L'Explication Prémisse
Cet article énumère ce qui peut faire l'objet d'une hypothèque : principalement des biens immobiliers « dans le commerce » (c'est‑à‑dire susceptibles d'être vendus ou donnés, donc hors domaine public ou inaliénable) et leurs accessoires considérés comme immeubles. Il ajoute que certains droits réels limités dans le temps — l'usufruit, l'emphytéose (bail emphytéotique) et le droit de superficie — peuvent eux aussi être hypothéqués, mais seulement pendant la durée où ces droits existent.
Mme Martin possède l'usufruit d'un immeuble pour 20 ans. Elle veut emprunter pour rénover : elle peut consentir une hypothèque sur son usufruit pour garantir le prêt.
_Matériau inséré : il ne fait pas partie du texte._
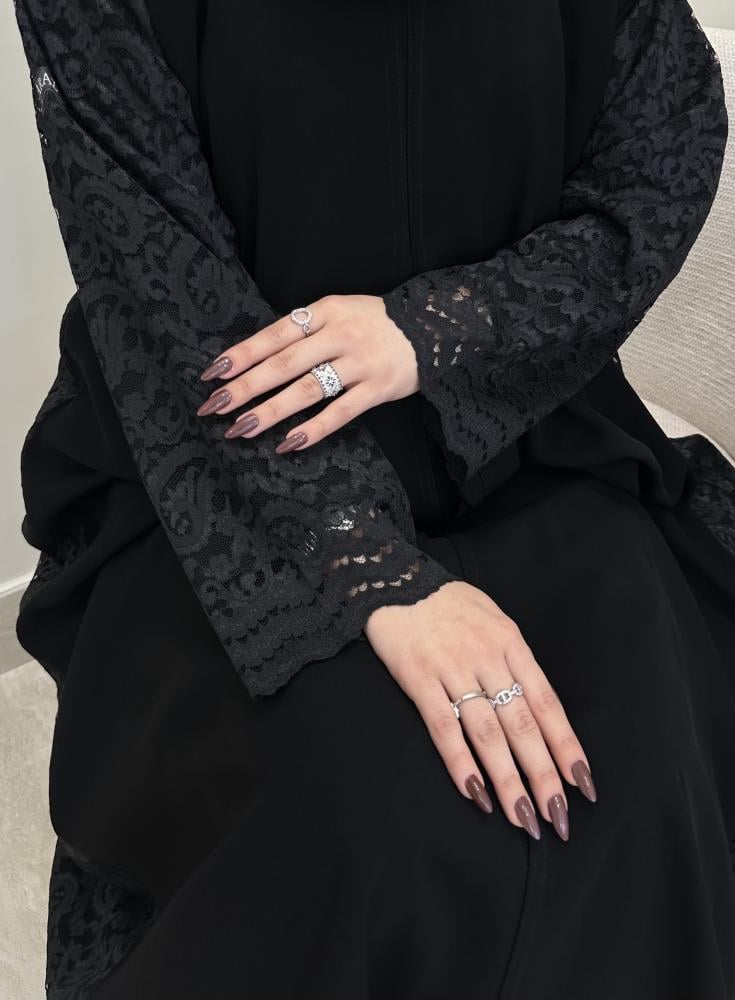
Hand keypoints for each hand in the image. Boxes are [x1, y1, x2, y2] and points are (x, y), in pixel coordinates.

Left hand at [195, 294, 418, 451]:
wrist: (435, 325)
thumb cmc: (375, 322)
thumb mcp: (339, 311)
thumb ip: (304, 330)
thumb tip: (257, 358)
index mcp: (325, 311)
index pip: (273, 334)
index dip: (241, 354)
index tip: (211, 374)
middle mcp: (339, 335)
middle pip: (283, 364)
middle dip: (244, 387)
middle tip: (214, 407)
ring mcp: (360, 363)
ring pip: (307, 390)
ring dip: (270, 411)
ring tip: (241, 428)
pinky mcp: (378, 389)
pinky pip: (340, 413)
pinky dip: (313, 429)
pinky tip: (288, 443)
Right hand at [364, 580, 596, 840]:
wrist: (395, 579)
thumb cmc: (449, 604)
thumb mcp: (494, 619)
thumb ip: (514, 661)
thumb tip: (538, 711)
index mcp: (511, 643)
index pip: (547, 704)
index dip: (566, 746)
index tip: (582, 785)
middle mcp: (487, 657)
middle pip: (522, 725)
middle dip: (543, 776)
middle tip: (558, 819)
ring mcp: (452, 668)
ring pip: (487, 733)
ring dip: (508, 779)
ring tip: (523, 818)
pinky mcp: (418, 678)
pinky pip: (443, 726)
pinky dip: (461, 762)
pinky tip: (476, 793)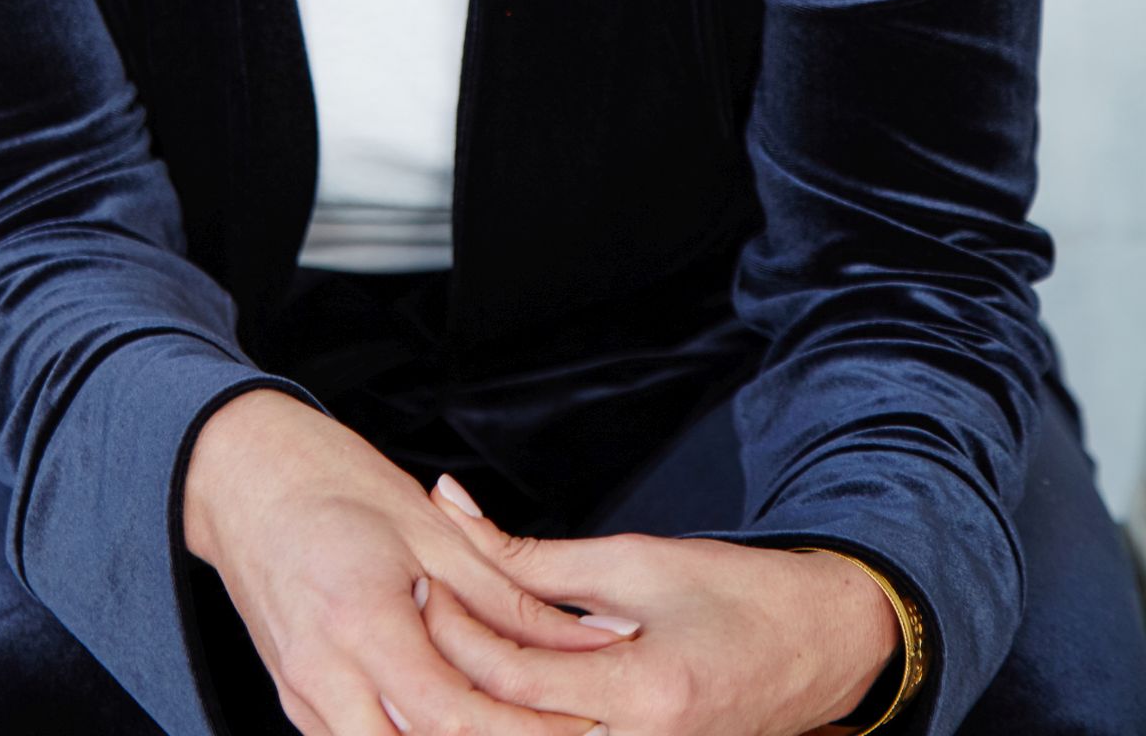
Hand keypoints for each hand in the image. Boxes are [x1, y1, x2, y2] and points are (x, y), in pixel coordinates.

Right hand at [183, 390, 637, 735]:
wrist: (242, 473)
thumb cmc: (331, 482)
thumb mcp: (430, 529)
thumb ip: (509, 598)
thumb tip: (593, 637)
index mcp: (359, 622)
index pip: (453, 716)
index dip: (525, 732)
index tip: (583, 723)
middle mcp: (322, 675)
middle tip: (559, 729)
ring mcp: (302, 697)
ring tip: (517, 721)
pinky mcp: (297, 703)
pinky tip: (458, 720)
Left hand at [419, 473, 901, 735]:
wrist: (823, 645)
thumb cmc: (737, 593)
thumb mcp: (634, 560)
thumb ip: (537, 561)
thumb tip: (453, 513)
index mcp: (645, 693)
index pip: (518, 678)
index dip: (458, 632)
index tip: (420, 586)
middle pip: (512, 732)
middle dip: (450, 685)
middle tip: (403, 633)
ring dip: (475, 713)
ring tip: (425, 666)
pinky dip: (517, 727)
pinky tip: (479, 698)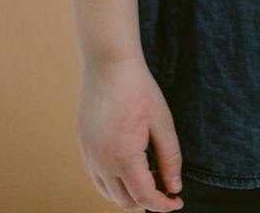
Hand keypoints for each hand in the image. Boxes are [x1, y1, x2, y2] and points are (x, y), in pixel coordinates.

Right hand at [76, 56, 183, 208]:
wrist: (108, 62)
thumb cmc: (137, 88)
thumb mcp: (162, 122)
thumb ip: (170, 158)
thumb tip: (174, 187)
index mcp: (123, 157)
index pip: (145, 198)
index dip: (163, 205)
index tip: (177, 201)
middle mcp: (101, 162)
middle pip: (125, 201)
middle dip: (147, 200)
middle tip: (164, 183)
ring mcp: (88, 154)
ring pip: (108, 192)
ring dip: (128, 193)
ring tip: (146, 172)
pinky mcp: (82, 145)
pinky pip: (96, 176)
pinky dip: (112, 181)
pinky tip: (127, 163)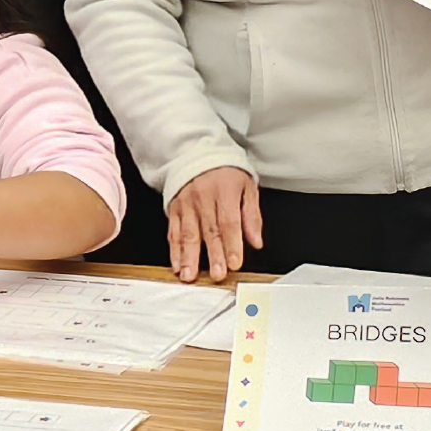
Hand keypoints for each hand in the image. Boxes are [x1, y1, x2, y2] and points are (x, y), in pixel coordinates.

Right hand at [167, 166, 261, 283]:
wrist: (196, 154)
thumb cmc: (224, 172)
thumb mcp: (246, 186)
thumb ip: (252, 215)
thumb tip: (256, 241)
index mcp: (224, 191)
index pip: (229, 221)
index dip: (232, 244)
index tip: (235, 263)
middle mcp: (203, 198)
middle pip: (209, 230)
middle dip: (213, 255)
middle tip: (217, 274)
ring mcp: (186, 204)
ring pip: (188, 233)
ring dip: (189, 257)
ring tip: (190, 275)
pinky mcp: (174, 209)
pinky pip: (174, 232)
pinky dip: (174, 250)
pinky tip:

Si elle rembourse pas, le créancier peut saisir la valeur de cet usufruit, mais dès que les 20 ans sont écoulés l'usufruit (et donc l'hypothèque qui y était attachée) s'éteint. De même, une société titulaire d'un bail emphytéotique de 99 ans peut hypothéquer ce droit pour obtenir du financement, et un promoteur qui détient un droit de superficie peut l'hypothéquer pour financer la construction.
- Seuls les biens immobiliers « dans le commerce » et leurs accessoires réputés immeubles peuvent être hypothéqués (exclut le domaine public ou les biens inaliénables).
- Les droits réels limités dans le temps — usufruit, emphytéose et droit de superficie — sont hypothéquables uniquement pendant la durée de ces droits.
- L'hypothèque sur un droit temporaire suit la durée du droit : elle disparaît automatiquement lorsque le droit s'éteint.
- L'article vise la nature des choses ou droits susceptibles d'hypothèque ; les modalités pratiques (inscription, publicité, rang, effets entre créanciers, etc.) relèvent d'autres règles du droit des sûretés.
- L'hypothèque est une sûreté réelle : elle ne transfère pas la propriété, mais crée une garantie sur la valeur du bien ou du droit pour le créancier.